🤖 AI Summary
This paper addresses the challenge of graph neural network (GNN) model fusion in the absence of original training data. We systematically identify and characterize the failure mechanisms of existing model merging techniques when applied to GNNs—marking the first such analysis. To overcome these limitations, we propose a task-agnostic embedding alignment framework. Its core innovation lies in deriving an analytical solution for model weights under relaxed conditions, achieved by aligning node embedding spaces—thereby eliminating the need for shared initialization, data replay, or auxiliary optimization. The method ensures strong scalability and theoretical interpretability.
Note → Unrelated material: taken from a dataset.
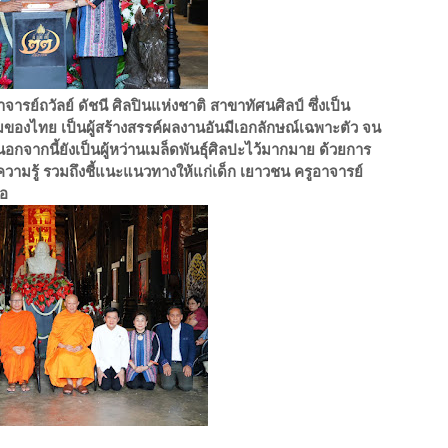
าจารย์ถวัลย์ ดัชนี ศิลปินแห่งชาติ สาขาทัศนศิลป์ ซึ่งเป็น
ของไทย เป็นผู้สร้างสรรค์ผลงานอันมีเอกลักษณ์เฉพาะตัว จน
อกจากนี้ยังเป็นผู้หว่านเมล็ดพันธุ์ศิลปะไว้มากมาย ด้วยการ
ความรู้ รวมถึงชี้แนะแนวทางให้แก่เด็ก เยาวชน ครูอาจารย์
มอ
Extensive experiments across multiple datasets, downstream tasks, and GNN architectures demonstrate that our approach improves accuracy by up to 24% over state-of-the-art methods, while accelerating inference by two orders of magnitude compared to training from scratch.
📝 Abstract
Model merging has gained prominence in machine learning as a method to integrate multiple trained models into a single model without accessing the original training data. While existing approaches have demonstrated success in domains such as computer vision and NLP, their application to Graph Neural Networks (GNNs) remains unexplored. These methods often rely on the assumption of shared initialization, which is seldom applicable to GNNs. In this work, we undertake the first benchmarking study of model merging algorithms for GNNs, revealing their limited effectiveness in this context. To address these challenges, we propose GNNMerge, which utilizes a task-agnostic node embedding alignment strategy to merge GNNs. Furthermore, we establish that under a mild relaxation, the proposed optimization objective admits direct analytical solutions for widely used GNN architectures, significantly enhancing its computational efficiency. Empirical evaluations across diverse datasets, tasks, and architectures establish GNNMerge to be up to 24% more accurate than existing methods while delivering over 2 orders of magnitude speed-up compared to training from scratch.